Мы слышали, как самолеты кружили над городом; потом они улетели, и их гудение растворилось вдали, где-то у невидимого горизонта; и все небо над городом покрылось большими красными птицами, очень медленно спускавшимися на землю: эти большие резиновые птицы покрыли небо, словно клочья вечерней зари; и только после того, как они опустились до уровня крыш, мы поняли, что это аисты с выгнутыми шеями.

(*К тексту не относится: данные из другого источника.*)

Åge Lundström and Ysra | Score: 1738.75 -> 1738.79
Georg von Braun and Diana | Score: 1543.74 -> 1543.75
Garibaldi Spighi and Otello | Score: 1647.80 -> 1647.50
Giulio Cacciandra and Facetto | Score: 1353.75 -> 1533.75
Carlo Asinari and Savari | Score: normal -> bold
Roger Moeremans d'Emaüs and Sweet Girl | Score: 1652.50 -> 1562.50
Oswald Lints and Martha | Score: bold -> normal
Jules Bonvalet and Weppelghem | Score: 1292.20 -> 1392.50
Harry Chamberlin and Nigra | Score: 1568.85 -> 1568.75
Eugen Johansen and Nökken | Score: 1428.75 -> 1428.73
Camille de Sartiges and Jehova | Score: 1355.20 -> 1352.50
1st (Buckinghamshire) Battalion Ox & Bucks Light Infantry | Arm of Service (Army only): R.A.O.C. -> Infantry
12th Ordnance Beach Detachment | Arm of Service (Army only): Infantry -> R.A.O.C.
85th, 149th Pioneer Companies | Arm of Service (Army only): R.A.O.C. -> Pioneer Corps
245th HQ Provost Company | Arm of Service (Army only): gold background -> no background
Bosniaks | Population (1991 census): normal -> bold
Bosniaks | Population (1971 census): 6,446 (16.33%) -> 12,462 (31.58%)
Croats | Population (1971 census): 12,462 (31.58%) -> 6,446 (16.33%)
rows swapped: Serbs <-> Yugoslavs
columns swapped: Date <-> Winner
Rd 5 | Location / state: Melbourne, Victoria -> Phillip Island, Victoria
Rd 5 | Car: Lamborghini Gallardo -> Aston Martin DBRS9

Они парили в небе, болтая ногами, и их вялые свисающие головы наводили ужас: казалось, что это рота повешенных спускается с небес. Красные облачка из резины, отвратительные и беззвучные, плыли по серому вечернему небу, а с улицы доносились восторженные крики детей.
Кэте молча сжимала мою руку. Я склонился над ней и поцеловал ее.
— Фред, — сказала она тихо, — я наделала долгов.
— Это неважно, — ответил я, — я тоже делаю долги.
— Много?
— Да, много. Теперь мне уже никто не дает взаймы. Нет ничего более трудного, чем достать пятьдесят марок в городе с населением в триста тысяч человек. Меня пот прошибает, когда я об этом думаю.
— Но ведь ты даешь уроки.
— Да, — сказал я, — но я много курю.
— И опять пьешь?
— Да, хотя не так часто, дорогая. С тех пор, как я ушел от вас, я всего только два раза напился по-настоящему. Разве это много?
— Это немного, — сказала она, — я хорошо понимаю, почему ты пьешь. Но, может быть, ты все же попытаешься перестать? Это так бессмысленно! Во время войны ты почти не пил.
— Во время войны все было иначе, — сказал я, — во время войны я пьянел от скуки. Ты даже не представляешь себе, но можно опьянеть и от скуки: лежишь в кровати, и все кружится у тебя перед глазами. Попробуй выпей три ведра теплой воды — и ты опьянеешь от воды так же, как от скуки. Нельзя себе представить, какая это была скучная война! Иногда я думал о вас, если можно было звонил тебе, лишь бы услышать твой голос. Было очень горько слышать твой голос, но уж лучше горечь, чем опьянение от скуки.